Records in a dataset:
-.-.-

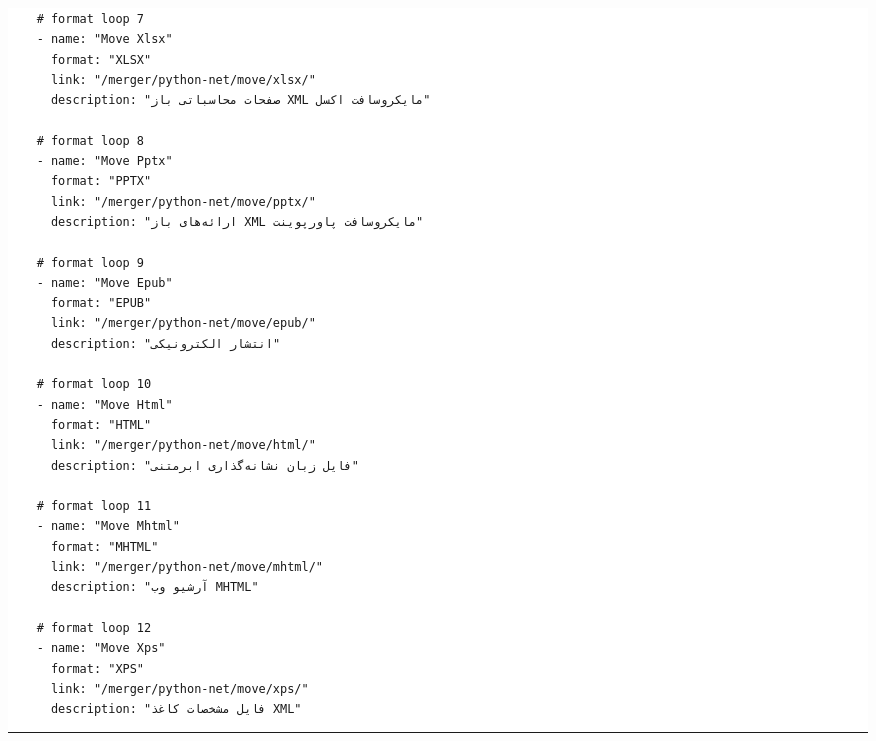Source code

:         # format loop 7
        - name: "Move Xlsx"
          format: "XLSX"
          link: "/merger/python-net/move/xlsx/"
          description: "صفحات محاسباتی باز XML مایکروسافت اکسل"

        # format loop 8
        - name: "Move Pptx"
          format: "PPTX"
          link: "/merger/python-net/move/pptx/"
          description: "ارائه‌های باز XML مایکروسافت پاورپوینت"

        # format loop 9
        - name: "Move Epub"
          format: "EPUB"
          link: "/merger/python-net/move/epub/"
          description: "انتشار الکترونیکی"

        # format loop 10
        - name: "Move Html"
          format: "HTML"
          link: "/merger/python-net/move/html/"
          description: "فایل زبان نشانه‌گذاری ابرمتنی"

        # format loop 11
        - name: "Move Mhtml"
          format: "MHTML"
          link: "/merger/python-net/move/mhtml/"
          description: "آرشیو وب MHTML"

        # format loop 12
        - name: "Move Xps"
          format: "XPS"
          link: "/merger/python-net/move/xps/"
          description: "فایل مشخصات کاغذ XML"
  
---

-.-.-

Can you reproduce the lines word for word from the start of the records through the line containing "محاسباتی باز XML", leaving out the pictures?

# Output
Source code

:         # format loop 7
        - name: "Move Xlsx"
          format: "XLSX"
          link: "/merger/python-net/move/xlsx/"
          description: "صفحات محاسباتی باز XML مایکروسافت اکسل"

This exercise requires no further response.